Continue the Anyrail forum thread from its last line. The thread comes first, before the listing.

> **EXCERPTED TEXT**:
· · · · · · ·

# Anyrail



## bradimous1 (Mar 3, 2010)

so I just downloaded Anyrail and like the easy functionality of it... but it really isn't making much sense to me. I was just playing with it and tried a basic loop with a couple of turnouts, but cannot seem to get the track to connect. What am I doing wrong on this...


----------



## gunrunnerjohn (Nov 10, 2010)

Post the actual Anyrail file and I'll take a look in Anyrail, it's what I use.


----------



## NIMT (Jan 6, 2011)

Brad,
Turnout's do not have the same radius as a curved piece of track or the same run distance!
With the two turnout's in your circle you have changed the curve just enough that they will not connect using standard track sections!
You can do it, just use pieces of flex to pull it off!


----------



## bradimous1 (Mar 3, 2010)

NIMT said:


> Brad,
> Turnout's do not have the same radius as a curved piece of track or the same run distance!
> With the two turnout's in your circle you have changed the curve just enough that they will not connect using standard track sections!
> You can do it, just use pieces of flex to pull it off!


as I was playing around with this, I assumed this... so what I did was try to make the pieces identical on both sides... 4 turnouts total, all in corresponding spots... unless my brain just isn't... wait a minutes... I may have just figured it out by speaking out loud. anyway, here is the anyrail file. thanks guys and I will update you if it is exactly what I think I did.


----------



## bradimous1 (Mar 3, 2010)

FYI... Atlas HO and all curves on this are 22 degrees


----------



## bradimous1 (Mar 3, 2010)

NIMT said:


> Brad,
> Turnout's do not have the same radius as a curved piece of track or the same run distance!

· · · · · · ·

Data items:

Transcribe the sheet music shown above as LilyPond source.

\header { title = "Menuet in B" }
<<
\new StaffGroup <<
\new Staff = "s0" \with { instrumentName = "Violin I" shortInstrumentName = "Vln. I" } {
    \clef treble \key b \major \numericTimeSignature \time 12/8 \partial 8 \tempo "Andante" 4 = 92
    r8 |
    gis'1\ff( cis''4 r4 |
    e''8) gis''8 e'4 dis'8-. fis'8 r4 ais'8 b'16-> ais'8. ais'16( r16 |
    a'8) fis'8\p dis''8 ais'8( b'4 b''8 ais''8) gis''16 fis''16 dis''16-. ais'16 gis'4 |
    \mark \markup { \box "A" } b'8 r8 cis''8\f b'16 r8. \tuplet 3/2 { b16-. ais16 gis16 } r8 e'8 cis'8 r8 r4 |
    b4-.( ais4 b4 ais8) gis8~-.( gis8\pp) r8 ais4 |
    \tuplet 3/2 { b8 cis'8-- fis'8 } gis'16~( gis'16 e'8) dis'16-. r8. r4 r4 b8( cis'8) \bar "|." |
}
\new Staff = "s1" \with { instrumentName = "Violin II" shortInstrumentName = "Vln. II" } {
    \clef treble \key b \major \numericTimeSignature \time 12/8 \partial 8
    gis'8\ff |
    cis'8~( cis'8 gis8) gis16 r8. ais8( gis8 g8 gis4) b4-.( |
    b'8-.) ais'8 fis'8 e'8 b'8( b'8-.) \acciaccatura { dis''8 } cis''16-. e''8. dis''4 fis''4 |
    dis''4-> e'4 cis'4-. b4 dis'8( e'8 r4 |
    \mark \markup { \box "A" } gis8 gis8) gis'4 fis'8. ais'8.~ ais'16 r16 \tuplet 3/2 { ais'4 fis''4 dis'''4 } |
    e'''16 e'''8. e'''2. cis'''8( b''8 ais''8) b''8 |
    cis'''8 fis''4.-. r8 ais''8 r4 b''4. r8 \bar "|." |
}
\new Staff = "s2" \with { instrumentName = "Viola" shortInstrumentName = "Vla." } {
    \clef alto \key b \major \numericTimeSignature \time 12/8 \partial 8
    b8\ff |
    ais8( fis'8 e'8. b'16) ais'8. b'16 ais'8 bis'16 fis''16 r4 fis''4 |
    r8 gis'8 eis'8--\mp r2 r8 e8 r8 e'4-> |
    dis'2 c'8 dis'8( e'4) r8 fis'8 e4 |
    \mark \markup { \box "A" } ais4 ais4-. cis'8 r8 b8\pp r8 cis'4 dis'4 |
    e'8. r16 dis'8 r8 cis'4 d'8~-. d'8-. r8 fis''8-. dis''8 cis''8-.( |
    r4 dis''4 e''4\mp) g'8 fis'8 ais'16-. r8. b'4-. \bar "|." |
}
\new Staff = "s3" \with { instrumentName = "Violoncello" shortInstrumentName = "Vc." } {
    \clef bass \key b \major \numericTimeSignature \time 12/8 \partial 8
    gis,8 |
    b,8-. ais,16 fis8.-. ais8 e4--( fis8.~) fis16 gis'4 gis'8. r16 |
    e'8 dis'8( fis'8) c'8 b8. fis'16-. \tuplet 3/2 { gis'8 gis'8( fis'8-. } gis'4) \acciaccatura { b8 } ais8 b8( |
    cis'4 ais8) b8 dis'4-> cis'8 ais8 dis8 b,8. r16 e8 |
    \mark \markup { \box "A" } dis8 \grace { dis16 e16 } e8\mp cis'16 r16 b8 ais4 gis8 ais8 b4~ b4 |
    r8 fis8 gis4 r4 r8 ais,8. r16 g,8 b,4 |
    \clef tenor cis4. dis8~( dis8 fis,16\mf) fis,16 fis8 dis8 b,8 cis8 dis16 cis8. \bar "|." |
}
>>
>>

· · · · · · ·

> **THE RESPONSE**:
> With the two turnout's in your circle you have changed the curve just enough that they will not connect using standard track sections!
> You can do it, just use pieces of flex to pull it off!


not the most logical thinker, so I did this mathematically, as I think better that way... and it makes complete sense on what you are saying. hmmmmm, seems like they could have, should have, made things match up a little better when designing track. I think we should definitely start designing more user/design friendly track, including turnouts. it would be a goldmine... you could sell it to ME!!!


----------



## bradimous1 (Mar 3, 2010)

thanks guys, another question though, on the flex track... is there anyway to bend it or cut it in anyrail?... or just leave that space open knowing that is what you are going to put there.


----------



## gunrunnerjohn (Nov 10, 2010)

Looks like the other guys beat me to it. Interesting, since O-scale turnouts do indeed have the same radius and run distance as a piece of curved track, so that would have worked in O-scale.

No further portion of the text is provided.